### Source text
== Segment start ==
IHE has worked with over 30 local authorities to provide detailed practical ways forward to reduce health inequalities. The local authorities are taking action despite the lack of government support, funding cuts and the cost-of-living crisis.

The network seeks to bring together organisations and communities across the country to connect and collaborate with those working towards similar health equity goals. Local authorities, businesses, voluntary sectors and communities are already taking the initiative to provide vital support to reduce health inequalities, and the HEN will give them - and individual members - an opportunity to share their work and engage with others on a national level.

Sir Michael added: "We would like national government to reduce child poverty and reverse the fall in life expectancy in poorer areas. There is little sign of it happening. The network though enables cities and regions to share knowledge and experience on their work with local government, healthcare, housing, the criminal justice system, fire and rescue services, education, community groups and business to engage all these sectors to improve the conditions of life, which will translate into better life and narrower health inequalities."
== Segment end ==
### Stored data entries
== Segment start ==
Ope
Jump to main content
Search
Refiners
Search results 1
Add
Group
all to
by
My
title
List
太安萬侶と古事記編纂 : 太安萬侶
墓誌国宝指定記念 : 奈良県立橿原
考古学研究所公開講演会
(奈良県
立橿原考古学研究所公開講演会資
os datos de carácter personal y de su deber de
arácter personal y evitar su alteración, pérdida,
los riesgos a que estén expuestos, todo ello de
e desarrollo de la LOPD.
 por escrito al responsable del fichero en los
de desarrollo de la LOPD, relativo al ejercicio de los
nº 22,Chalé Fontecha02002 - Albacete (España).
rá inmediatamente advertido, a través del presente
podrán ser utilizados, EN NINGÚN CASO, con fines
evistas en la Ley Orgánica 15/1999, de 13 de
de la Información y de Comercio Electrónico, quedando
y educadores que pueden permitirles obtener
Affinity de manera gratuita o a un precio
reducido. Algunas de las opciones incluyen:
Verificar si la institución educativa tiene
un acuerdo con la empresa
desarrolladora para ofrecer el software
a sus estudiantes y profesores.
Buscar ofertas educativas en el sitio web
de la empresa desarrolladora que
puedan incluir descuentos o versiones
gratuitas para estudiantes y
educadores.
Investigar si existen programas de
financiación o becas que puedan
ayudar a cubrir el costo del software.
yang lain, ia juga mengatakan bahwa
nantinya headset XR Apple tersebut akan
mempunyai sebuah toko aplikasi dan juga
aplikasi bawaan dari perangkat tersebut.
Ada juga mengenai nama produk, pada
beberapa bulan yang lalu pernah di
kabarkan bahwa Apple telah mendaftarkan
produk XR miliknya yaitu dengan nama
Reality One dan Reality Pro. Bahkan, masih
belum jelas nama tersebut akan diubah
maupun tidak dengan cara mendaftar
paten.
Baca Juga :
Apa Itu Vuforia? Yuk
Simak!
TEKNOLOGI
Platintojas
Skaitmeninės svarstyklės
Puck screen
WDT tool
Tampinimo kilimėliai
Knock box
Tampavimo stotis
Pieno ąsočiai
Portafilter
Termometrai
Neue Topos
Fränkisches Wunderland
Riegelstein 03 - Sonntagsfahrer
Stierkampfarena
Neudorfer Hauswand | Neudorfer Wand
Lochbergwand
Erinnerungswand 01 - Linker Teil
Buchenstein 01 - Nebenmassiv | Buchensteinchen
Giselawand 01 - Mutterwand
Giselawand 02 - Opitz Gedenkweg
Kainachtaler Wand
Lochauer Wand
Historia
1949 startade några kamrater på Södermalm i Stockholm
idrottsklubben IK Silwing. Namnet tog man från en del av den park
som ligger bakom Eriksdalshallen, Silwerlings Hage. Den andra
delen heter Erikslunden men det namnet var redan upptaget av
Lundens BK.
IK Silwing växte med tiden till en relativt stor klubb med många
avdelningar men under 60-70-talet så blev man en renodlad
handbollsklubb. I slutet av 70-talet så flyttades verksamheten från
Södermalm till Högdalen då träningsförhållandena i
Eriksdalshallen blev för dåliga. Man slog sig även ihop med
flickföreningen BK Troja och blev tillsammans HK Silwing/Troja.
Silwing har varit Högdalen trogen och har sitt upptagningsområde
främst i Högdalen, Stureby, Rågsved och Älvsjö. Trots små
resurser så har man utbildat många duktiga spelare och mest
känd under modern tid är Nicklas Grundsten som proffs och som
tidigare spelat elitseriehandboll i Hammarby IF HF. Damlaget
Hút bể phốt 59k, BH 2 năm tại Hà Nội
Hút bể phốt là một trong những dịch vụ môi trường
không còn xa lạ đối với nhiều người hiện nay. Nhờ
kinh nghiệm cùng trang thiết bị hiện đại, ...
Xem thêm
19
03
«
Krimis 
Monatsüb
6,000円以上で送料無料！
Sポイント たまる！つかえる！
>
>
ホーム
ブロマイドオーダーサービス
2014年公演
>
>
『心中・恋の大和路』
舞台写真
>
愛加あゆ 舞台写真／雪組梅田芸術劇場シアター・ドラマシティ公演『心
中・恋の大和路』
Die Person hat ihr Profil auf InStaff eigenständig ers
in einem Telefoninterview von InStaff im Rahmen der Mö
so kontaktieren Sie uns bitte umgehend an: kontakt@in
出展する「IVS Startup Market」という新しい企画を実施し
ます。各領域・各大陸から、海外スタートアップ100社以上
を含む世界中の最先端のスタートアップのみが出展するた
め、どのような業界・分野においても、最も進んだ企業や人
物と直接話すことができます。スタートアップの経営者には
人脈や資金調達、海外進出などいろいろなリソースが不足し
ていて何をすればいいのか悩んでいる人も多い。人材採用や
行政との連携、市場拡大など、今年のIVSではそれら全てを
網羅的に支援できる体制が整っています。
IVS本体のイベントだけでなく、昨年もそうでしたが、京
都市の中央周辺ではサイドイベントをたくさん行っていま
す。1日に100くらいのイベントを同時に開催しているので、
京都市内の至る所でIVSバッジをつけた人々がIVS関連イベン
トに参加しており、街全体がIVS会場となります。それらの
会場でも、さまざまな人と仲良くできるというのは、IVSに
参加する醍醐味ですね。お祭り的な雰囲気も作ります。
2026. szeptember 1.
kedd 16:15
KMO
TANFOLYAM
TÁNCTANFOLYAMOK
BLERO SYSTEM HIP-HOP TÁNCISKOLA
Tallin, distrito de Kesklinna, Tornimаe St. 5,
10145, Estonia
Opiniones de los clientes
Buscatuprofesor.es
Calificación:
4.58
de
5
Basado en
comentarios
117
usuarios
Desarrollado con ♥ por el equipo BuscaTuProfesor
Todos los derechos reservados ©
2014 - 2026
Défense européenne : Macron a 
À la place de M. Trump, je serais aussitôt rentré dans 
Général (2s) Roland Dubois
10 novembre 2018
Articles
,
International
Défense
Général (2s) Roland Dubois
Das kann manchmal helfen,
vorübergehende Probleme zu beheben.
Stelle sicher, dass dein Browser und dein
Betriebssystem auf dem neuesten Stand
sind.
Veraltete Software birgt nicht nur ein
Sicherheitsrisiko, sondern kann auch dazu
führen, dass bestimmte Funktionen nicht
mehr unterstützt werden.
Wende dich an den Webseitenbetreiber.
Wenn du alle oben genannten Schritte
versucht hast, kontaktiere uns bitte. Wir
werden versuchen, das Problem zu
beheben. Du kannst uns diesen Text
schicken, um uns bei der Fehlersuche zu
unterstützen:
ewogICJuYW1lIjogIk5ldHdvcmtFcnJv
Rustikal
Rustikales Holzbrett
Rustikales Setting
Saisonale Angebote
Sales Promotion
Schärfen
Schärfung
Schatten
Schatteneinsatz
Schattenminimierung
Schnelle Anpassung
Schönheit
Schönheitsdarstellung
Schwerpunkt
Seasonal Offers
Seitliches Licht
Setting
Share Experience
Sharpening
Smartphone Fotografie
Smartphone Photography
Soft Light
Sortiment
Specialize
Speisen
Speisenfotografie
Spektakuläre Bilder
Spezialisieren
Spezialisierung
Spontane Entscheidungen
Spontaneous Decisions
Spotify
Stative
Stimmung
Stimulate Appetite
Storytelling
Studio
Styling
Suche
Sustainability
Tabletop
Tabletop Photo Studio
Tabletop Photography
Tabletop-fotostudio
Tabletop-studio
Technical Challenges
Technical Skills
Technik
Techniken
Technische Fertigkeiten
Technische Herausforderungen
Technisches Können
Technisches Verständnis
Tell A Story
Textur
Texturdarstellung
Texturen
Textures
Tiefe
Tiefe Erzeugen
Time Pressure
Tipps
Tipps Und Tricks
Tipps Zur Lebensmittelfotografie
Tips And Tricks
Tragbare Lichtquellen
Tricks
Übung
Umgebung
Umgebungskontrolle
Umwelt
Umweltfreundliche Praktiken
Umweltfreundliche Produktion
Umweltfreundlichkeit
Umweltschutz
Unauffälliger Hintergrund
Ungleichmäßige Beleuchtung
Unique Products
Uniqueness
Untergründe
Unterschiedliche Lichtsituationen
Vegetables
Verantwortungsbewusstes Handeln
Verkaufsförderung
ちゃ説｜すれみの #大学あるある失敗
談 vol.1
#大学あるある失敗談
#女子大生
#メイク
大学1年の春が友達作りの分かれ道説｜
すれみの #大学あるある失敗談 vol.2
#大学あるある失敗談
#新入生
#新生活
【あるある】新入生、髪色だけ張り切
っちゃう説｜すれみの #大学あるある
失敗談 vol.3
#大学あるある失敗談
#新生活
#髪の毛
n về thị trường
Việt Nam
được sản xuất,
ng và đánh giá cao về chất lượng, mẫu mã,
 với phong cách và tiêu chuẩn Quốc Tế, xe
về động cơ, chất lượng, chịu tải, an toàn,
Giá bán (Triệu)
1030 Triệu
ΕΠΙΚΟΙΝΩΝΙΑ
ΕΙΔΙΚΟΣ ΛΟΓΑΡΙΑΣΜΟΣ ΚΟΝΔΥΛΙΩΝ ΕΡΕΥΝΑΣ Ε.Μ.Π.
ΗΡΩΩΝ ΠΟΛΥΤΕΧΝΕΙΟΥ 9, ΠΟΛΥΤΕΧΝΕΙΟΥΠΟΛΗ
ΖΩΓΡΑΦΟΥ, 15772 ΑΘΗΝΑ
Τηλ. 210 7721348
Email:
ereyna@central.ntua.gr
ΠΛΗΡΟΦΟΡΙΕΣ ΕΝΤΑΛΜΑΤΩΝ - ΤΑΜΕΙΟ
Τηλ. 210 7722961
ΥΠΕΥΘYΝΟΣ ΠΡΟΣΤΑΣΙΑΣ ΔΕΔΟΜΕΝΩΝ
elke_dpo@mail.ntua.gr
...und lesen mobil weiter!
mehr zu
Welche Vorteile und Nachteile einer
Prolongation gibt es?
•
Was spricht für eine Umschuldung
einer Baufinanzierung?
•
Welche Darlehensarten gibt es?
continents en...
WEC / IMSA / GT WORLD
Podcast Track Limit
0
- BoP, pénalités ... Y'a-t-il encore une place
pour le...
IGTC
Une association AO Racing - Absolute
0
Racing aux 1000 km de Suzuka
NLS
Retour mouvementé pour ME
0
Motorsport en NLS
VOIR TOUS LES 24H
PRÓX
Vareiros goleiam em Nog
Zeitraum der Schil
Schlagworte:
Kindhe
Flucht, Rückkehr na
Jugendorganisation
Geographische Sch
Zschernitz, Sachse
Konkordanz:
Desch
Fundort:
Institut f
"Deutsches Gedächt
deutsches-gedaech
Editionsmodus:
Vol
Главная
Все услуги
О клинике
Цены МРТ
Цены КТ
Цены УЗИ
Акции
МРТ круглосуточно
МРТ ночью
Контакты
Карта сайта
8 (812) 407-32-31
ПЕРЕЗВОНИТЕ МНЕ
== Segment end ==
### Questions to answer
A: Answer these questions using the passage on the health equity network:
(i) How many local authorities has IHE worked with?
(ii) What two things would Sir Michael like national government to do?
(iii) What opportunity will the HEN give local authorities, businesses, voluntary sectors, communities and individual members?
B: Resume the passage on the health equity network, writing on from its final sentence.
These records were drawn from a separate source.

### Exercise answers
A:
(i) Over 30.
(ii) Reduce child poverty and reverse the fall in life expectancy in poorer areas.
(iii) An opportunity to share their work and engage with others on a national level.

B:
John Godfrey, Director of Levelling Up at Legal & General, said: "National government and the NHS demonstrably cannot solve this problem unaided. There is a huge and complementary role for business, both as employers and providers of goods and services, as well as for local government and the third sector.  Our work with Sir Michael Marmot aims to uncover synergies across these sectors, strengthen the research base and foster best practice.  That way we can bring vital investment to bear on the social causes of health inequalities and drive better outcomes."